__Given data__.

————————

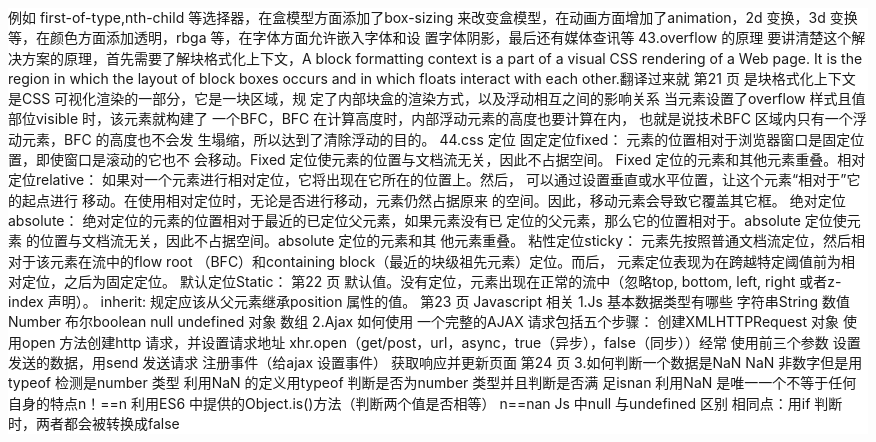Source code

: 例如
first-of-type,nth-child 等选择器，在盒模型方面添加了box-sizing
来改变盒模型，在动画方面增加了animation，2d 变换，3d 变换
等，在颜色方面添加透明，rbga 等，在字体方面允许嵌入字体和设
置字体阴影，最后还有媒体查讯等
43.overflow 的原理
要讲清楚这个解决方案的原理，首先需要了解块格式化上下文，A
block formatting context is a part of a visual CSS rendering of
a Web page. It is the region in which the layout of block boxes
occurs and in which floats interact with each other.翻译过来就
第21 页
是块格式化上下文是CSS 可视化渲染的一部分，它是一块区域，规
定了内部块盒的渲染方式，以及浮动相互之间的影响关系
当元素设置了overflow 样式且值部位visible 时，该元素就构建了
一个BFC，BFC 在计算高度时，内部浮动元素的高度也要计算在内，
也就是说技术BFC 区域内只有一个浮动元素，BFC 的高度也不会发
生塌缩，所以达到了清除浮动的目的。
44.css 定位
固定定位fixed：
元素的位置相对于浏览器窗口是固定位置，即使窗口是滚动的它也不
会移动。Fixed 定位使元素的位置与文档流无关，因此不占据空间。
Fixed 定位的元素和其他元素重叠。相对定位relative：
如果对一个元素进行相对定位，它将出现在它所在的位置上。然后，
可以通过设置垂直或水平位置，让这个元素“相对于”它的起点进行
移动。在使用相对定位时，无论是否进行移动，元素仍然占据原来
的空间。因此，移动元素会导致它覆盖其它框。
绝对定位absolute：
绝对定位的元素的位置相对于最近的已定位父元素，如果元素没有已
定位的父元素，那么它的位置相对于<html>。absolute 定位使元素
的位置与文档流无关，因此不占据空间。absolute 定位的元素和其
他元素重叠。
粘性定位sticky：
元素先按照普通文档流定位，然后相对于该元素在流中的flow root
（BFC）和containing block（最近的块级祖先元素）定位。而后，
元素定位表现为在跨越特定阈值前为相对定位，之后为固定定位。
默认定位Static：
第22 页
默认值。没有定位，元素出现在正常的流中（忽略top, bottom, left,
right 或者z-index 声明）。
inherit:
规定应该从父元素继承position 属性的值。
第23 页
Javascript 相关
1.Js 基本数据类型有哪些
字符串String 数值Number 布尔boolean null undefined 对象
数组
2.Ajax 如何使用
一个完整的AJAX 请求包括五个步骤：
创建XMLHTTPRequest 对象
使用open 方法创建http 请求，并设置请求地址
xhr.open（get/post，url，async，true（异步），false（同步））经常
使用前三个参数
设置发送的数据，用send 发送请求
注册事件（给ajax 设置事件）
获取响应并更新页面
第24 页
3.如何判断一个数据是NaN
NaN 非数字但是用typeof 检测是number 类型
利用NaN 的定义用typeof 判断是否为number 类型并且判断是否满
足isnan
利用NaN 是唯一一个不等于任何自身的特点n！==n
利用ES6 中提供的Object.is()方法（判断两个值是否相等） n==nan
Js 中null 与undefined 区别
相同点：用if 判断时，两者都会被转换成false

————————

__Your goal__.
Which lines above contain the word "因此不占据空间"? Copy each of them.

__Solution below__.
会移动。Fixed 定位使元素的位置与文档流无关，因此不占据空间。
的位置与文档流无关，因此不占据空间。absolute 定位的元素和其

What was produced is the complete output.